When we hear about the glory of the Lord and the people being terribly frightened, we think of the manifestation of God on Mount Sinai. When the people saw it, they trembled (Exodus 19). But here we see twice that He comes as a baby in swaddling cloths and lying in a manger. A manger was a place for cattle but now it will be for the final sacrifice.
That He would come as a baby was so clearly prophesied by Isaiah. In the first century, people knew that Isaiah 53 was the chapter prophesying about the Messiah. The targum begins this section with these words: Behold, My Servant, the Messiah (52:13)
Look at what this section tells us about the first coming of Yeshua in Isaiah 53:1-2: Who has believed our report? And to whom has the arm of the LORD been revealed? For He shall grow up before Him as a tender plant, And as a root out of dry ground. He has no form or comeliness; And when we see Him, There is no beauty that we should desire Him.
The term for tender plant in Hebrew is the word yonek, which occurs 12 times in the Hebrew Scriptures. It is translated only once as a tender plant. Do you know how it is translated the 11 other times? It is translated by nursing child or infant.
This is truly amazing. According to a Hebrew lexicon, the word is used to describe a baby who has not yet been weaned and still requires the nourishment of a mother’s breast milk. Its primary meaning is nursing infant but only here is yonek translated as a tender shoot. Perhaps the original term nursing child should have been kept. If it had, then v. 2 would read: For He shall grow up before Him as a nursing child, And as a root out of dry ground.
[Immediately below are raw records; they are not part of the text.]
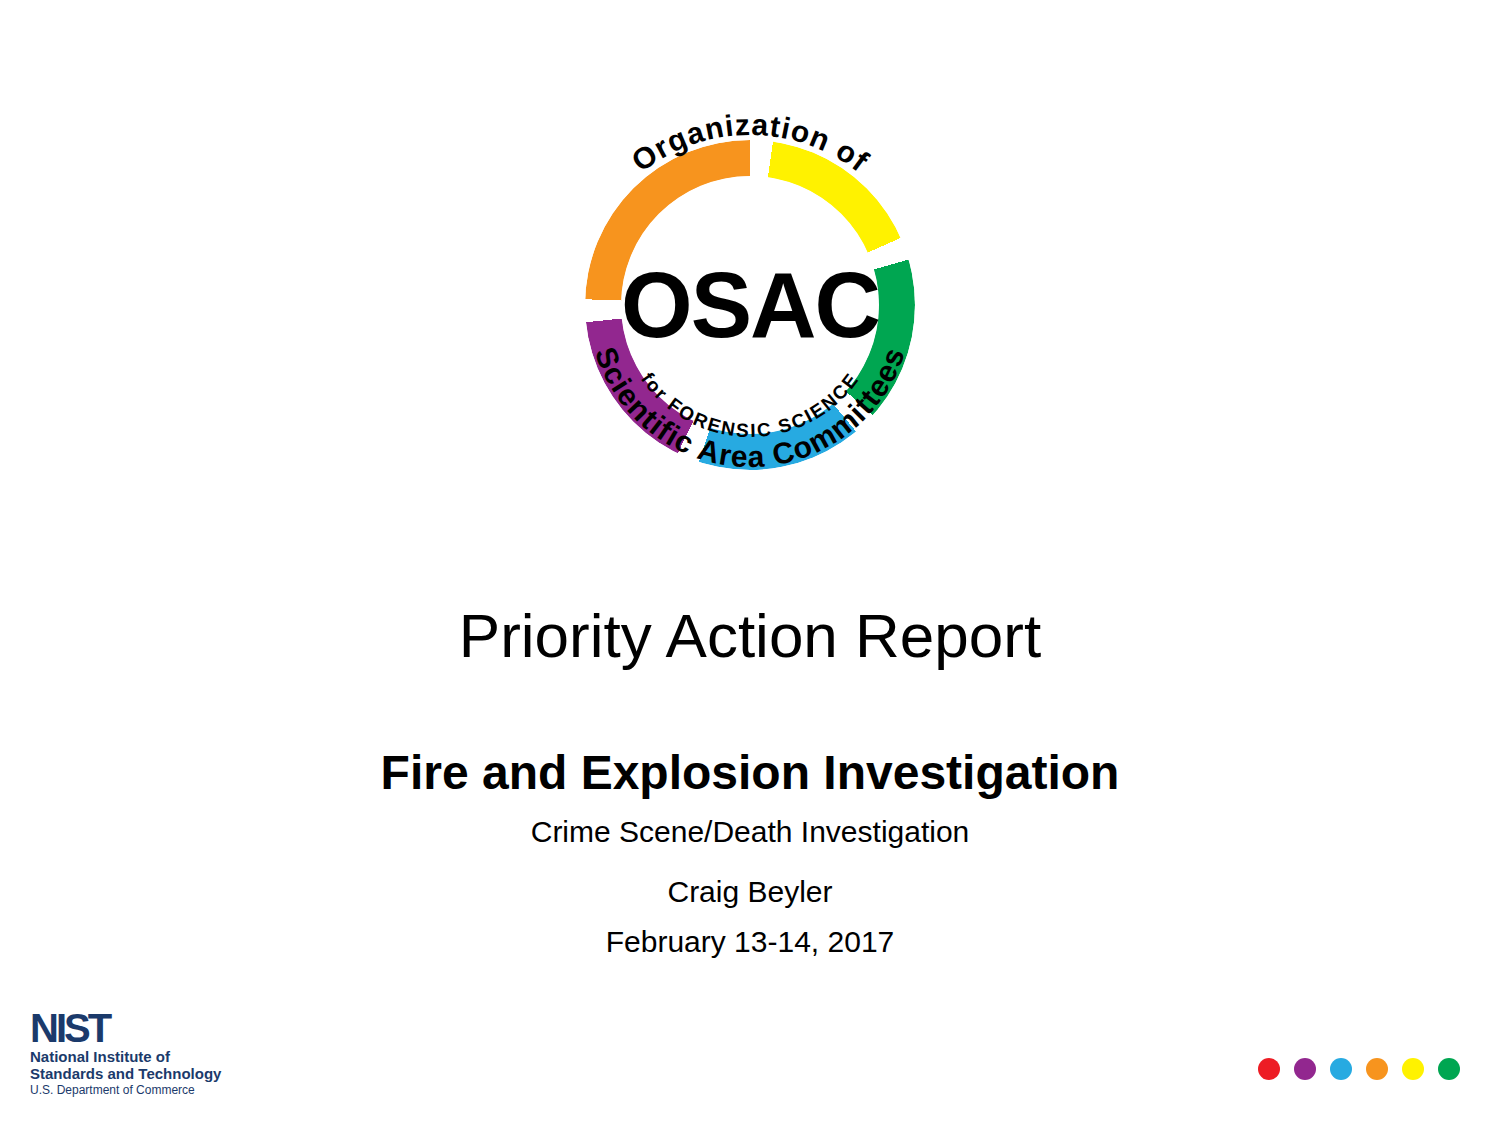OSAC
Organization of Scientific Area Committees for FORENSIC SCIENCE
Priority Action Report
Fire and Explosion Investigation
Crime Scene/Death Investigation
Craig Beyler
February 13-14, 2017
NIST
National Institute of
Standards and Technology
U.S. Department of Commerce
Even the Septuagint translated this word as child: We brought a report as of a child before him; he is as a root in a thirsty land. Perhaps the shepherds knew their Bibles well, and understanding the clear Hebrew term which was used, they did not argue, but looked for a baby in swaddling cloths.
It is how the Jewish Messiah first comes. It was the sign to the shepherds, who must have known.